Pouvez-vous écrire la suite de l'extrait juridique sur la DILA et le code du travail, en commençant juste après sa dernière phrase ?

==== TEXTE À LIRE

3. Il résulte des termes de l'article L. 2311-1 du code du travail que les dispositions du titre Ier " Comité social et économique ", figurant au livre III de la deuxième partie de ce code, " sont applicables aux employeurs de droit privé ainsi qu'à leurs salariés. / Elles sont également applicables : 1° Aux établissements publics à caractère industriel et commercial ; 2° Aux établissements publics à caractère administratif lorsqu'ils emploient du personnel dans les conditions du droit privé (...) ". Il résulte de ces dispositions que l'inspecteur du travail ne saurait autoriser le licenciement d'un salarié dont l'employeur est l'Etat, personne morale unique, quand bien même le contrat de travail lierait le salarié à l'un de ses services, qui n'entre pas dans le champ d'application des dispositions relatives aux institutions représentatives du personnel recruté par des employeurs de droit privé au sens de l'article L. 2311-1 du code du travail.

4. D'une part, il ressort des pièces du dossier que la DILA, quoiqu'autonome, est une administration centrale de l'Etat placée sous l'autorité du Premier ministre et rattachée au secrétariat général du Gouvernement. Quand bien même exercerait-elle des activités commerciales, elle n'a toutefois pas pour objet la production et la commercialisation de biens ou de services et n'a pas pour ressources essentielles des redevances payées par des usagers, ni ne fonctionne selon les mêmes modalités qu'une entreprise privée. Elle ne saurait dès lors être regardée comme un établissement public industriel et commercial.

========
==== DONNÉES FOURNIES

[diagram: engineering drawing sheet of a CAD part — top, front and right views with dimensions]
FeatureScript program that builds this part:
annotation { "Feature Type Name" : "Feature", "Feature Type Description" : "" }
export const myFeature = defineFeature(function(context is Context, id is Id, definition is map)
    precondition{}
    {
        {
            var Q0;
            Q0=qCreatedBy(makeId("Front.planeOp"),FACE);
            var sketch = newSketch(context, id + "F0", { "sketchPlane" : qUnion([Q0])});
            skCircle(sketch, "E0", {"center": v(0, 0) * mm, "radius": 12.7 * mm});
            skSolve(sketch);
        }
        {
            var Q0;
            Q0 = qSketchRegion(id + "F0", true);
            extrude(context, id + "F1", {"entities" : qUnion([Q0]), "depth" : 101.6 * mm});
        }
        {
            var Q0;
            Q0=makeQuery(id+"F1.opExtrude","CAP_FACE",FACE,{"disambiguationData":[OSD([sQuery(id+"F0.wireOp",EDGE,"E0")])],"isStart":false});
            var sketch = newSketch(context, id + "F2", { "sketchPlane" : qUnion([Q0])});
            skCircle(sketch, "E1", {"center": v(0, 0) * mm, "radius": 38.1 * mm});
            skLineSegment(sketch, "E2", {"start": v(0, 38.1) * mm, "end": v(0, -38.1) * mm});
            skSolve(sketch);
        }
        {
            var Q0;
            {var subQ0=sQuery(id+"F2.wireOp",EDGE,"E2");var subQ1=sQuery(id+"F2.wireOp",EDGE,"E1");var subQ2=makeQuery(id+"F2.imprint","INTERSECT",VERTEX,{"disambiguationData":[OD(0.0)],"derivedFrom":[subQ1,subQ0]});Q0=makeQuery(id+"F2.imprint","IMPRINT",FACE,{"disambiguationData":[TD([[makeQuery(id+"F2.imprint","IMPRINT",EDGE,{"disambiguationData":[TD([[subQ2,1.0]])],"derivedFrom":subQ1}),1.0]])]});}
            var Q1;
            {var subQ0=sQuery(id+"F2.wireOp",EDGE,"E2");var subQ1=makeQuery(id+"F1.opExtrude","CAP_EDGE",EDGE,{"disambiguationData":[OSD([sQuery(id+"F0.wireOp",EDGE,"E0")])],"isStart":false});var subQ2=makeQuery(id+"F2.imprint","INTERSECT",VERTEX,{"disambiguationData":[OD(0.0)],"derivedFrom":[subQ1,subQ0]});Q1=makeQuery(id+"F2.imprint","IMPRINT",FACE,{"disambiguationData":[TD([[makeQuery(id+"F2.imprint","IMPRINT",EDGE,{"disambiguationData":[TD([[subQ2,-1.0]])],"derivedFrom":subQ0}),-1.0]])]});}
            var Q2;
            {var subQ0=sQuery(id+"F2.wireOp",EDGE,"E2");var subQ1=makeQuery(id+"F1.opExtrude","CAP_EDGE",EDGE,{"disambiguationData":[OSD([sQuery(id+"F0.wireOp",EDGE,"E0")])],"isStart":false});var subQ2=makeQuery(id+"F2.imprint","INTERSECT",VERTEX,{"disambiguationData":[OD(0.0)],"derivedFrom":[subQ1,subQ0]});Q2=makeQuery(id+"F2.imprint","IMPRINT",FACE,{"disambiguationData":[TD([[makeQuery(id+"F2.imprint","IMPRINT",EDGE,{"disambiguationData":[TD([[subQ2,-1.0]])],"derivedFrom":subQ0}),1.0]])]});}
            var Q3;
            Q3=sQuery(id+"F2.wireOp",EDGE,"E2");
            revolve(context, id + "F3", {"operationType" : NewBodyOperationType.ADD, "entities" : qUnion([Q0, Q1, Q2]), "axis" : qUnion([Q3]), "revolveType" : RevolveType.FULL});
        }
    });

========

» **RÉPONSE RÉDIGÉE**:
5. D'autre part, par principe, les personnels non statutaires des personnes morales de droit public travaillant pour le compte d'un service public administratif sont des agents de droit public quel que soit leur emploi. S'agissant des agents contractuels de l'Etat et de ses établissements publics administratifs, si certains d'entre eux se sont vu offrir, pendant un an, le droit d'opter pour un contrat de droit privé, l'article 34 de la loi du 12 avril 2000 susvisée dispose que : " I.- Les agents non titulaires de l'Etat et de ses établissements publics à caractère administratif, en fonctions à la date de publication de la présente loi et qui n'ont pas été recrutés en application des articles 3,4,6 et 27 de la loi n° 84-16 du 11 janvier 1984 portant dispositions statutaires relatives à la fonction publique de l'Etat, bénéficient d'un contrat à durée indéterminée lorsqu'ils assurent : 1° Soit des fonctions du niveau de la catégorie C concourant à l'entretien ou au gardiennage de services administratifs ; (...) II.- Les personnels mentionnés au I ci-dessus peuvent demander que le contrat de travail sur la base duquel ils ont été engagés soit un contrat de droit privé soumis aux dispositions du code du travail. Les intéressés disposent d'un délai d'un an à compter de la date de publication de la présente loi pour présenter leur demande. Le bénéfice des dispositions du présent paragraphe leur est reconnu à compter de la date de leur engagement initial. (...) ". Il en résulte que seuls les personnels assurant des fonctions limitativement énumérées recrutés par contrat de droit privé disposaient d'un droit d'option pour que leur contrat soit qualifié de contrat de droit privé, une telle option devant être expresse et signifiée au plus tard le 13 avril 2001. Il ne ressort pas des pièces du dossier et n'est pas soutenu que M. C... l'aurait exercée. Ainsi, quand bien-même aurait-il été recruté en qualité de salarié de droit privé, l'appelant n'est pas fondé à soutenir qu'en raison de la nature de son contrat et de son statut, l'inspecteur du travail aurait dû se prononcer sur la demande d'autorisation de son licenciement.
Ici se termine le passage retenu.